Similar to the issues raised for retail exposures, there will be undesired breach of the EUR 1.5 million threshold due to the inclusion of a broad economic relationship. Therefore, inflating SMEs exposures would remove the supporting factor benefit at this early stage of the economic recovery, therefore would not be justified.
As indicated in the answer to Q1, the disqualification of the “SME Supporting Factor” categorisation due to “connected clients” might only be justified by ownership relationship between counterparties, and not by economic dependencies (neither financial nor commercial).
Again, the issue of the application of the 2016 Guidelines can be questioned as, we understand the reference to group of “connected clients” is meant to categorize SME vs corporate. Banks will face the issue of overlapping group of “connected clients”.
For these reasons, we suggest to the EBA to follow a consistent approach with the review of CRR/CRD currently taking place at European level, where the “SME supporting factor” would be applicable for all levels of exposures.
1) NSFR reporting impact associated to CRR Article 428 (1) (g) ii
According to this article, in order to categorise retail exposures we should take into account the amount of aggregate deposits placed by client or group of connected clients (<= 1 MEUR). We suggest not to apply the 2016 Guidelines to article 428 (1) g (reporting issue) as CRR2 NSFR (draft) does not mention group of “connected clients” when it comes to categorizing loans from retail clients.
In addition to that, when it comes to maximum amount of aggregate deposits placed by a client there seems to be a confusion within the CRR between:
- “group of connected clients” mentioned in CRR article 428 (1) (g) (ii)
- “group basis” mentioned in CRR article 411 (Liquidity Definitions), Retail deposits categorization for liquidity purposes require to take in account the amount of aggregate deposits placed by client on a group basis (<= 1 MEUR).

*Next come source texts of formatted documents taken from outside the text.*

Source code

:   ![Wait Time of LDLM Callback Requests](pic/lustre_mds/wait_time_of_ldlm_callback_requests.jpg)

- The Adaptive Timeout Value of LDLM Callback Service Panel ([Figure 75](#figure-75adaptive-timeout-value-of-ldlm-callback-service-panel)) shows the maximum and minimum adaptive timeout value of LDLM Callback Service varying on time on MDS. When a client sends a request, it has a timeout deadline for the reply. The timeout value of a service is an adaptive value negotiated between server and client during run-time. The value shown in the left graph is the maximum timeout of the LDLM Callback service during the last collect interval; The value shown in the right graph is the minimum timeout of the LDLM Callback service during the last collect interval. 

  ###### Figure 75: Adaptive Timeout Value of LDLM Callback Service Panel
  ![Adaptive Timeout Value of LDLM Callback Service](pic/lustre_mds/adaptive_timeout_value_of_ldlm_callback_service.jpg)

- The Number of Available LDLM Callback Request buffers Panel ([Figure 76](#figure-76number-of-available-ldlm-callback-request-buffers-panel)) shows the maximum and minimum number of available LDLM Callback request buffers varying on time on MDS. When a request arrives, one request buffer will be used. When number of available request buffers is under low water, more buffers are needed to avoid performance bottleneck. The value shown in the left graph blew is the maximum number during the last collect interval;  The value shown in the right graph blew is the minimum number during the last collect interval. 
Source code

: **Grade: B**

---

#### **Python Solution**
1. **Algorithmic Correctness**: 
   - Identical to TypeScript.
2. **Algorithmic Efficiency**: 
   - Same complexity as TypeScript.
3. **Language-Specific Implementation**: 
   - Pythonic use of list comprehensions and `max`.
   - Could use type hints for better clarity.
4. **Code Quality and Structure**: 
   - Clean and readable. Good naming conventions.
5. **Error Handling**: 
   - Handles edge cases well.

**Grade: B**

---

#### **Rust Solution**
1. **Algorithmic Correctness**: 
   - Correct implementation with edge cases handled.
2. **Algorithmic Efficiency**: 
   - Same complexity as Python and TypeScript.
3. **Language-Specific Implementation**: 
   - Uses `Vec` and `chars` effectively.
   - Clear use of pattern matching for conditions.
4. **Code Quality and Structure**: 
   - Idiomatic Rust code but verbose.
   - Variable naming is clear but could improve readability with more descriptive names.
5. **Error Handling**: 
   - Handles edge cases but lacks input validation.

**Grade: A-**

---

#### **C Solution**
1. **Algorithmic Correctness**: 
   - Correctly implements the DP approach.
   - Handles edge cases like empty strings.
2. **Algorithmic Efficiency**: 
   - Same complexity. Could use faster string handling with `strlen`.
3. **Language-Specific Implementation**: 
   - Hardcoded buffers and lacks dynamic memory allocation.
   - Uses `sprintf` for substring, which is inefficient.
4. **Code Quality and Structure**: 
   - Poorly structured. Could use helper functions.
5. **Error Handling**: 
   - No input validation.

2) C67 & C71 AMM Reporting
ALMM Template 67: Concentration of funding by counterparty. The concentration ratios may increase if some counterparties are included in a group of connected clients.
ALMM Template 71: Concentration of counterbalancing capacity by issuer. The concentration ratios may increase if some counterparties are included in a group of connected clients.

3) Compliance reporting for LCR and NSFR
In addition to the reporting impact mentioned in the consultation, the extension of the 2016 Guidelines will also have a ratio impact on LCR and NSFR.
Article 3 of Delegated Act on LCR gives following definitions : ‘retail deposits’ means a liability to a natural person or to an SME, where the SME would qualify for the retail exposure class under the standardised or IRB approaches for credit risk, or a liability to a company which is eligible for the treatment set out in Article 153(4) of Regulation (EU) No 575/2013, and where the aggregate deposits by such SME or company on a group basis do not exceed EUR 1 million;

As the retail exposure categorisation for credit risk will be impacted by the application of the Guidelines, there will accordingly have an impact on LCR/NSFR reporting and /or requirement.
The same issue than those mentioned before (operational constraints, undue ratio decrease linked to connections limiting the application of the retail deposits treatment, overlapping between groups etc) will occur.